To explore, understand, criticize, innovate, create without forbidding any question, without banning any field and giving the imagination free play-all this implies that one has freed oneself from all dogma. This is unfortunately not the case in the Islamic world where reference to the sacred is inevitable and where the most socially correct thing is to be in conformity with Islam rather than to believe in God.
SACRED ACTS OF INTOLERANCE | It is in the name of this unavoidable reference to the sacred that scientific knowledge is mutilated. But it is also in the name of this unavoidable reference to the sacred that freedom of expression and imagination is restricted to the extent of condemning authors to death.
It is in the name of the sacred that in June 1992, Egyptian militants assassinated Faraj Fouda, a writer whom they considered an apostate. It was in the name of God that the fundamentalists launched the campaign against a university professor, Nasr Hamed Abou Zeid, also accused of apostasy, to force a separation from his wife. Such acts reveal for all to see how fundamentalism lowers intelligence to the level of emotional and visceral reflexes.

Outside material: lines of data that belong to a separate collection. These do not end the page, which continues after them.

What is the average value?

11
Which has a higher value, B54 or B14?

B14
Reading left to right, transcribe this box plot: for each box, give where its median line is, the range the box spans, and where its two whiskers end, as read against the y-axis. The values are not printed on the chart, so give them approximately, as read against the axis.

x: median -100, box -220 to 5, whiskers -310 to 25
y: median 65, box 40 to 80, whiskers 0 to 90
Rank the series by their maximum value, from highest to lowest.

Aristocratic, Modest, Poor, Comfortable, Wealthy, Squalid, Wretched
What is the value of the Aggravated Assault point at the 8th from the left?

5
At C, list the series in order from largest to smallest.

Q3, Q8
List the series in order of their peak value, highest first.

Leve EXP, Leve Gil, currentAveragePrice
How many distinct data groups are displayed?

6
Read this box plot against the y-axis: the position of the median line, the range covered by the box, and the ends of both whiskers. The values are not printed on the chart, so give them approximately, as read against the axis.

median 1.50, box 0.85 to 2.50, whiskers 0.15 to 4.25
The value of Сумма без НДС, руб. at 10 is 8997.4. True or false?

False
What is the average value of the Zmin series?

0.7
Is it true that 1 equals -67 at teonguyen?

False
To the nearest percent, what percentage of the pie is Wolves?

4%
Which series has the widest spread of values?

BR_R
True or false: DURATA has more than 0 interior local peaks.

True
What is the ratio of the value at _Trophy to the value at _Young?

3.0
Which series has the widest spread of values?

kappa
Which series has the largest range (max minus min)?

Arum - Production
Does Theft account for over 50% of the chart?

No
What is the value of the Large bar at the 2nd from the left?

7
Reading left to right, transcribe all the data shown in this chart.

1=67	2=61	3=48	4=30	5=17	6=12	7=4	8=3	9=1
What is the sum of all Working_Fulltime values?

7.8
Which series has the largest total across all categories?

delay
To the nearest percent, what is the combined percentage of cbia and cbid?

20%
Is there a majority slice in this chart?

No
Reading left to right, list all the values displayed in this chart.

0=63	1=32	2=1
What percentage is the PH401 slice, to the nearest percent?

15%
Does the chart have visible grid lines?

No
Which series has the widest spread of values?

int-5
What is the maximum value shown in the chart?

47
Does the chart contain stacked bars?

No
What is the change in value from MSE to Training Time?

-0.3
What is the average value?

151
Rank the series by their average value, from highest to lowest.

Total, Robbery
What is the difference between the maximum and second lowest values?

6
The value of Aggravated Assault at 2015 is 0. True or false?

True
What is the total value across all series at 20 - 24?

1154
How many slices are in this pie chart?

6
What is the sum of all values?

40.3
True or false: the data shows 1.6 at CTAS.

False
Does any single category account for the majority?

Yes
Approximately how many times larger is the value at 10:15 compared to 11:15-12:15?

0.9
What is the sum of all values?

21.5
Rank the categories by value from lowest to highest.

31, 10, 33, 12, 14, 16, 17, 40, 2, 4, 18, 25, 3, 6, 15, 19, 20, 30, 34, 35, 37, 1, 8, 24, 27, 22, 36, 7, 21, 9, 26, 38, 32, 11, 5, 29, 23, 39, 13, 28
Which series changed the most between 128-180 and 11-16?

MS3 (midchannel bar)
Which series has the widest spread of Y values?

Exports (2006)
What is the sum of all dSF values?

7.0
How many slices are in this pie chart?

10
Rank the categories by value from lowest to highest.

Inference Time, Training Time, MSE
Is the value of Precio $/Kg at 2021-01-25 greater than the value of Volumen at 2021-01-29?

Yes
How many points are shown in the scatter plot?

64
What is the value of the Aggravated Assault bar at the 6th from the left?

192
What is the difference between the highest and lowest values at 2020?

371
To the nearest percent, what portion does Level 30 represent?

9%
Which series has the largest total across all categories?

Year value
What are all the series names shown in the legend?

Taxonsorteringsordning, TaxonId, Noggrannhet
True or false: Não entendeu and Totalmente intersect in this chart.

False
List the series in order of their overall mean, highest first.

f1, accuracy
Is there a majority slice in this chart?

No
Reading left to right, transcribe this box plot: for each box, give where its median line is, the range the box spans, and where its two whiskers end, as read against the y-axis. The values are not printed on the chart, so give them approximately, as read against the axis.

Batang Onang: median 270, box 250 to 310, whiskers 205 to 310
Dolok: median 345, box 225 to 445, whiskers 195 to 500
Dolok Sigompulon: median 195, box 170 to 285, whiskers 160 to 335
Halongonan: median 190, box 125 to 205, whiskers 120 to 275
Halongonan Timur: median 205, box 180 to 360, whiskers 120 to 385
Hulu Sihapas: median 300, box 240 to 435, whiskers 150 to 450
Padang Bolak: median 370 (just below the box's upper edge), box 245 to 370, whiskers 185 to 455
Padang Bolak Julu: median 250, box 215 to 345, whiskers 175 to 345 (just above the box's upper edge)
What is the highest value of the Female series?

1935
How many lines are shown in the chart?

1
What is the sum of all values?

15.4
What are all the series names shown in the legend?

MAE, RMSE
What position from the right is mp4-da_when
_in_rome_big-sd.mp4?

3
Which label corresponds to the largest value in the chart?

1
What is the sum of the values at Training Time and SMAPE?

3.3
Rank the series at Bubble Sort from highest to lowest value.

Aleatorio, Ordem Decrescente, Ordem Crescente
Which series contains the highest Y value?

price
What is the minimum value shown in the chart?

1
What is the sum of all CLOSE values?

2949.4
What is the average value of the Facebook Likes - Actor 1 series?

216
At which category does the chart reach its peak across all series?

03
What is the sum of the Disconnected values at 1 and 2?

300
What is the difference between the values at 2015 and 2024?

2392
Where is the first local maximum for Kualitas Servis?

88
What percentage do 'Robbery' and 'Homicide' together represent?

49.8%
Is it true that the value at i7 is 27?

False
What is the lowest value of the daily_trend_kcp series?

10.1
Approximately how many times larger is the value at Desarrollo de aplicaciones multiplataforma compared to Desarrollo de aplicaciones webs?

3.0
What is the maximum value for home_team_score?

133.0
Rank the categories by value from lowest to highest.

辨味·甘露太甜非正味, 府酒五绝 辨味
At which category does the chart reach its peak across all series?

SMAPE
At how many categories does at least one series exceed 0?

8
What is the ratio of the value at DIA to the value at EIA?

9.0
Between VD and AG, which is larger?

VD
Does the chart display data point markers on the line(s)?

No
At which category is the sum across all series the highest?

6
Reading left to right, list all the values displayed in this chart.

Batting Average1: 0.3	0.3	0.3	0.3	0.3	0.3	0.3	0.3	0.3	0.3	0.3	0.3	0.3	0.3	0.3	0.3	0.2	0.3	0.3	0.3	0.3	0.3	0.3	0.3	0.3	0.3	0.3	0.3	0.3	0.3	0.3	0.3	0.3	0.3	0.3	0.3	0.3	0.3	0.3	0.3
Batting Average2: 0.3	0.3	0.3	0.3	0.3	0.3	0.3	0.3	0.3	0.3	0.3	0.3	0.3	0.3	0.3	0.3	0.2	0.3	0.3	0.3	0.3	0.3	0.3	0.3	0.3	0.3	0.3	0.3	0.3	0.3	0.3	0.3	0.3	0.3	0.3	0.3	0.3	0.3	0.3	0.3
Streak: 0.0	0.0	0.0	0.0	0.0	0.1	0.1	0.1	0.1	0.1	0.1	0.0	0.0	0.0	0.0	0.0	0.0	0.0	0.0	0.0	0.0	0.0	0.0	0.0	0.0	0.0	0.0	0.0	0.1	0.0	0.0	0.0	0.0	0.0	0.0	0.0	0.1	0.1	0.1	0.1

This irrational step constitutes an important curb on the cultural and scientific development of Islamic countries where scientific thought is in many ways less free than it was during certain periods of the Middle Ages. It was in Christian Europe from the 13th century onward that modern thought was developed. It allowed the passage from the holy text to the text that is interpreted, evolved, thus leaving room for reason.
It has been pointed out in comparative studies of Islam and Christianity that the point of arrival of the former was the point of departure for the latter. The history of opening up in Christianity was the history of closing down in Islam.
It is time again for the rehabilitation of Ibn Rochd in order to open up Islam just as the rehabilitation of Galileo contributed in a significant way to the development of modern scientific thought. If Islam cannot manage in this era to separate knowledge from belief, it will find itself further and further separated from the rest of the world racing by into the next century.

 

Published in New Perspectives Quarterly.